## Exercise directions
What you hand back must match the listing exactly.

## Excerpted data
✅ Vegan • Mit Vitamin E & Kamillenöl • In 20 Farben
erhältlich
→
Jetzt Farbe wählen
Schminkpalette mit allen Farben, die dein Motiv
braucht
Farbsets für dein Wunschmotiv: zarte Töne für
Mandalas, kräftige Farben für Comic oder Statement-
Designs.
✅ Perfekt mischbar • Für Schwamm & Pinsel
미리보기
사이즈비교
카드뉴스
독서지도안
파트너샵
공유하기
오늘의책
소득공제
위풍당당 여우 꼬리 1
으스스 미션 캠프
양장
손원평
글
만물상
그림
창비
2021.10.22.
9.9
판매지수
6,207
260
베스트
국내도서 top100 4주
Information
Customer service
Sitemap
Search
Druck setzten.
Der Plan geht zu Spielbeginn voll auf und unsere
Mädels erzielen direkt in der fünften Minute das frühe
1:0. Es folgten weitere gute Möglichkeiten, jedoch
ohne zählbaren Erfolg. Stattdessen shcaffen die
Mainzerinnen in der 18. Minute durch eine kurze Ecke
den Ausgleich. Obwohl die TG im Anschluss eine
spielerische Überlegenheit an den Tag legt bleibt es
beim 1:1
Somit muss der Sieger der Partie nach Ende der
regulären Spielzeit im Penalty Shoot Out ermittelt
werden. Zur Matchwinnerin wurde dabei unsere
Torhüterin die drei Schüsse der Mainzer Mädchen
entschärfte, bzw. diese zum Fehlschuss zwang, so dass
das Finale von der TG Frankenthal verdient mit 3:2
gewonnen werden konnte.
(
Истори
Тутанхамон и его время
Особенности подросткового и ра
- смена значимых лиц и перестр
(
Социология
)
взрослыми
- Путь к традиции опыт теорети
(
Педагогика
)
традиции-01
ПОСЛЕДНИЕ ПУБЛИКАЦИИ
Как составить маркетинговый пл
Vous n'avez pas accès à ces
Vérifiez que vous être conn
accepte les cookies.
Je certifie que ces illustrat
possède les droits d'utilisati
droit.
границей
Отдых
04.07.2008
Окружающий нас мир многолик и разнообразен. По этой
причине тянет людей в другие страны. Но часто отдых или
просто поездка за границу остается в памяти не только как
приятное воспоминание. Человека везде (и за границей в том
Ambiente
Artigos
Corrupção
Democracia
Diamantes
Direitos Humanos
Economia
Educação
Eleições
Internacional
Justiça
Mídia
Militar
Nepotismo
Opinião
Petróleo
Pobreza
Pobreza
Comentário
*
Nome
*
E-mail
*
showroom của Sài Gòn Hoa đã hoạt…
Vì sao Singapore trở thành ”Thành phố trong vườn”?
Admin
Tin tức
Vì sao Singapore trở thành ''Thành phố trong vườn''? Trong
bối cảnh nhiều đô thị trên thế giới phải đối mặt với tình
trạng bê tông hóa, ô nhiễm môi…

## Written response
✅ Vegan • Mit Vitamin E & Kamillenöl • In 20 Farben
erhältlich
→
Jetzt Farbe wählen
Schminkpalette mit allen Farben, die dein Motiv
braucht
Farbsets für dein Wunschmotiv: zarte Töne für
Mandalas, kräftige Farben für Comic oder Statement-
Designs.
✅ Perfekt mischbar • Für Schwamm & Pinsel
미리보기
사이즈비교
카드뉴스
독서지도안
파트너샵
공유하기
오늘의책
소득공제
위풍당당 여우 꼬리 1
으스스 미션 캠프
양장
손원평
글
만물상
그림
창비
2021.10.22.
9.9
판매지수
6,207
260
베스트
국내도서 top100 4주
Information
Customer service
Sitemap
Search
Druck setzten.
Der Plan geht zu Spielbeginn voll auf und unsere
Mädels erzielen direkt in der fünften Minute das frühe
1:0. Es folgten weitere gute Möglichkeiten, jedoch
ohne zählbaren Erfolg. Stattdessen shcaffen die
Mainzerinnen in der 18. Minute durch eine kurze Ecke
den Ausgleich. Obwohl die TG im Anschluss eine
spielerische Überlegenheit an den Tag legt bleibt es
beim 1:1
Somit muss der Sieger der Partie nach Ende der
regulären Spielzeit im Penalty Shoot Out ermittelt
werden. Zur Matchwinnerin wurde dabei unsere
Torhüterin die drei Schüsse der Mainzer Mädchen
entschärfte, bzw. diese zum Fehlschuss zwang, so dass
das Finale von der TG Frankenthal verdient mit 3:2
gewonnen werden konnte.
(
Истори
Тутанхамон и его время
Особенности подросткового и ра
- смена значимых лиц и перестр
(
Социология
)
взрослыми
- Путь к традиции опыт теорети
(
Педагогика
)
традиции-01
ПОСЛЕДНИЕ ПУБЛИКАЦИИ
Как составить маркетинговый пл
Vous n'avez pas accès à ces
Vérifiez que vous être conn
accepte les cookies.
Je certifie que ces illustrat
possède les droits d'utilisati
droit.
границей
Отдых
04.07.2008
Окружающий нас мир многолик и разнообразен. По этой
причине тянет людей в другие страны. Но часто отдых или
просто поездка за границу остается в памяти не только как
приятное воспоминание. Человека везде (и за границей в том
Ambiente
Artigos
Corrupção
Democracia
Diamantes
Direitos Humanos
Economia
Educação
Eleições
Internacional
Justiça
Mídia
Militar
Nepotismo
Opinião
Petróleo
Pobreza
Pobreza
Comentário
*
Nome
*
E-mail
*
showroom của Sài Gòn Hoa đã hoạt…
Vì sao Singapore trở thành ”Thành phố trong vườn”?
Admin
Tin tức
Vì sao Singapore trở thành ''Thành phố trong vườn''? Trong
bối cảnh nhiều đô thị trên thế giới phải đối mặt với tình
trạng bê tông hóa, ô nhiễm môi…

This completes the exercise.